··· Given entries ···

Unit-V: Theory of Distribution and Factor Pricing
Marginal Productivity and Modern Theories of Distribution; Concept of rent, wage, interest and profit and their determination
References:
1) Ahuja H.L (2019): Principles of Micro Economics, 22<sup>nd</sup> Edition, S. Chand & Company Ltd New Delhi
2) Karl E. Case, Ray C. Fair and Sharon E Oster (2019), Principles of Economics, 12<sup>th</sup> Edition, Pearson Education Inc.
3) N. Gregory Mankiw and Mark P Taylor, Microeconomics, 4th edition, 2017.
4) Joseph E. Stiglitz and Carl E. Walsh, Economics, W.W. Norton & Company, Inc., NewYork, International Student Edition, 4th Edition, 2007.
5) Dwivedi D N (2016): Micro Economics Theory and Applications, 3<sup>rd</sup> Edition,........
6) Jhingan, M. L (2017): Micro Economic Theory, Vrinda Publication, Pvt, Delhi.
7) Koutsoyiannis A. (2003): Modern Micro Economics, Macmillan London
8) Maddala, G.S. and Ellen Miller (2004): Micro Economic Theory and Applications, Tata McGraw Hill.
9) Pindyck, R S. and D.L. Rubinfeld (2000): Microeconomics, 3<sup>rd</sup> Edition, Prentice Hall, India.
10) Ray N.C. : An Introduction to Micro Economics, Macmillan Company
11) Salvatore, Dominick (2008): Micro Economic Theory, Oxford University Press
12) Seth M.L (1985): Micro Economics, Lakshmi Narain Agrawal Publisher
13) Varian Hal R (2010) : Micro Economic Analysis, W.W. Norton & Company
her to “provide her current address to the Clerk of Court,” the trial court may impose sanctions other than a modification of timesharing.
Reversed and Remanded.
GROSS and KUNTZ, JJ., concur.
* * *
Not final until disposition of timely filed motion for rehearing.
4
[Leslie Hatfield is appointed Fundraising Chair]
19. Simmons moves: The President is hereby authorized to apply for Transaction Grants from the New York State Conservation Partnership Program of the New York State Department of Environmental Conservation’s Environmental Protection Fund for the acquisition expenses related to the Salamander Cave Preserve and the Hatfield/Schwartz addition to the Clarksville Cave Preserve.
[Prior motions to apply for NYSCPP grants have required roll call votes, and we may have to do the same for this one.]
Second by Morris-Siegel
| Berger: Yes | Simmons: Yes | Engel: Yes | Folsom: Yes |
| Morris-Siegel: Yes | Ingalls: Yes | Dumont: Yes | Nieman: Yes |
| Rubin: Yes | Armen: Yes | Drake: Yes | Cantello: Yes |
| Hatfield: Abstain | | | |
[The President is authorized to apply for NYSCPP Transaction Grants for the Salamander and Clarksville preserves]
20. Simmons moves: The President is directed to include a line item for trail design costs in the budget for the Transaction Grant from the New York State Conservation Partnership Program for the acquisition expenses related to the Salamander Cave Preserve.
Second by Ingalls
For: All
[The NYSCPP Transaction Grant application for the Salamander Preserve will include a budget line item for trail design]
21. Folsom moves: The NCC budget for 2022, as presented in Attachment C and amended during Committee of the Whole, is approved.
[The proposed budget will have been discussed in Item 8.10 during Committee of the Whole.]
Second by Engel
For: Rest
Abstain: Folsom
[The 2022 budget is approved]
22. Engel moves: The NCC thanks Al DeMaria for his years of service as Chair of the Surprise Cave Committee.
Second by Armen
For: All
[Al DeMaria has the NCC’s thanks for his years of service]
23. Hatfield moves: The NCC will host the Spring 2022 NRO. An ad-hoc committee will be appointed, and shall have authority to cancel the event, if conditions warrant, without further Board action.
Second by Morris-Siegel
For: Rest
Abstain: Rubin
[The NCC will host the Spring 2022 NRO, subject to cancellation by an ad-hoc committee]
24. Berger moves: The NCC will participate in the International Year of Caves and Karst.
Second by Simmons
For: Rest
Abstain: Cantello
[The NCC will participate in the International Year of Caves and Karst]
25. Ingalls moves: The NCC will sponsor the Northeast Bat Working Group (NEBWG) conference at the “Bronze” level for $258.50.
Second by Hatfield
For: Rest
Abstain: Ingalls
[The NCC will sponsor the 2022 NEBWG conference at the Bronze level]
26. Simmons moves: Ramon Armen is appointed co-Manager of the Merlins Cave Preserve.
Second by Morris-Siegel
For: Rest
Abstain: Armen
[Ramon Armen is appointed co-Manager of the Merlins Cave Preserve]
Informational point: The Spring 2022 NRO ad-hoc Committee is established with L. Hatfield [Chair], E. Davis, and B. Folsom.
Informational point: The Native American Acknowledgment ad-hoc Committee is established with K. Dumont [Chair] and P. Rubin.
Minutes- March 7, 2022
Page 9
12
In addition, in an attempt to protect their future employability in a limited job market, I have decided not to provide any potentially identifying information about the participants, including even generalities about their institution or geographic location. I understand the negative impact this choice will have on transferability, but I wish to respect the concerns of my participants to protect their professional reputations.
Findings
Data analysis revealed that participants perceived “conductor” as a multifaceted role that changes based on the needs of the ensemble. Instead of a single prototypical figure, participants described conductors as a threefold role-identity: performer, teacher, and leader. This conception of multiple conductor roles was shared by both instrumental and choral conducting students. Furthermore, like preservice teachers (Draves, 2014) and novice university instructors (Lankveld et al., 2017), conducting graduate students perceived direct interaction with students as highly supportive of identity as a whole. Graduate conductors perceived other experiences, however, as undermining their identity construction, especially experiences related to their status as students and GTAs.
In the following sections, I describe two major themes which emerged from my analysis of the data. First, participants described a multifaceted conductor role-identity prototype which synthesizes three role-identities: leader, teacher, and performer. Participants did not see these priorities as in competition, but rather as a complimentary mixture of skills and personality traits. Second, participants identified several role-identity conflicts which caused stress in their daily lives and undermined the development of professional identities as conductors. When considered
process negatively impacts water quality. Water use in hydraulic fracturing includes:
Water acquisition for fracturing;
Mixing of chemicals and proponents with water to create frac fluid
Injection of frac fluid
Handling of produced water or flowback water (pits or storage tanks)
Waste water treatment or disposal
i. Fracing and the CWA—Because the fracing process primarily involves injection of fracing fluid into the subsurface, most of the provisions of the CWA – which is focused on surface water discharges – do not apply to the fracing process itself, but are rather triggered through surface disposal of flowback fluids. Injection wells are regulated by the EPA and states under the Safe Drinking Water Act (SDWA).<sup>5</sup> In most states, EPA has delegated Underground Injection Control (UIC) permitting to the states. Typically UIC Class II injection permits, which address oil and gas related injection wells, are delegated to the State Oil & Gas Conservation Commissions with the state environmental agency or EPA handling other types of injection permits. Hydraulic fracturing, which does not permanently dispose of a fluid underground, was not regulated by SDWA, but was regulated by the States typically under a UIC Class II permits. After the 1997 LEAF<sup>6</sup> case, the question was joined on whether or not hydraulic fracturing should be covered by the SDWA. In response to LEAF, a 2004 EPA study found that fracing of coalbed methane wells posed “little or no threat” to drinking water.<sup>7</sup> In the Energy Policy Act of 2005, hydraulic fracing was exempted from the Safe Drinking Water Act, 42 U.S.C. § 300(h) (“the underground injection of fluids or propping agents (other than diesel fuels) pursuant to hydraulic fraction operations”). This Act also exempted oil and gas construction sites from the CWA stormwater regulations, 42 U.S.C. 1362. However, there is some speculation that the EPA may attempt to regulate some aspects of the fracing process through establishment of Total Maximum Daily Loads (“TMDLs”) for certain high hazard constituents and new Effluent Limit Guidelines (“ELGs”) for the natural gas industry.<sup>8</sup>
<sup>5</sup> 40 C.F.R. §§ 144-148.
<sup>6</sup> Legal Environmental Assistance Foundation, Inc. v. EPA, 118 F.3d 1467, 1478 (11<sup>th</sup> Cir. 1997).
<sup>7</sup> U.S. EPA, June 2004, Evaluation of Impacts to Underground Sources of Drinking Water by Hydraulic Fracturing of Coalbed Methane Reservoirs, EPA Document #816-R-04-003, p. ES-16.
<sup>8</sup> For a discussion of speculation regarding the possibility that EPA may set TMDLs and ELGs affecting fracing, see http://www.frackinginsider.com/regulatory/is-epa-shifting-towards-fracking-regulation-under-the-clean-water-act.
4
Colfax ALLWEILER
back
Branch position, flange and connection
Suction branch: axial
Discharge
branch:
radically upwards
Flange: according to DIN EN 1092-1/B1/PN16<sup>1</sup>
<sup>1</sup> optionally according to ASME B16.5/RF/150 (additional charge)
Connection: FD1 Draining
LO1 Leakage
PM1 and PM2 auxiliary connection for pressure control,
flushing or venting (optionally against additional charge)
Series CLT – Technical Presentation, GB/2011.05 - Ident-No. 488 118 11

···

» **Exercise directions**
Using the data above, reproduce exactly the lines from the line that contains "21. Folsom moves: The" through the line that contains "[The NCC will host", including both.

» **Problem solution**
21. Folsom moves: The NCC budget for 2022, as presented in Attachment C and amended during Committee of the Whole, is approved.
[The proposed budget will have been discussed in Item 8.10 during Committee of the Whole.]
Second by Engel
For: Rest
Abstain: Folsom
[The 2022 budget is approved]
22. Engel moves: The NCC thanks Al DeMaria for his years of service as Chair of the Surprise Cave Committee.
Second by Armen
For: All
[Al DeMaria has the NCC’s thanks for his years of service]
23. Hatfield moves: The NCC will host the Spring 2022 NRO. An ad-hoc committee will be appointed, and shall have authority to cancel the event, if conditions warrant, without further Board action.
Second by Morris-Siegel
For: Rest
Abstain: Rubin
[The NCC will host the Spring 2022 NRO, subject to cancellation by an ad-hoc committee]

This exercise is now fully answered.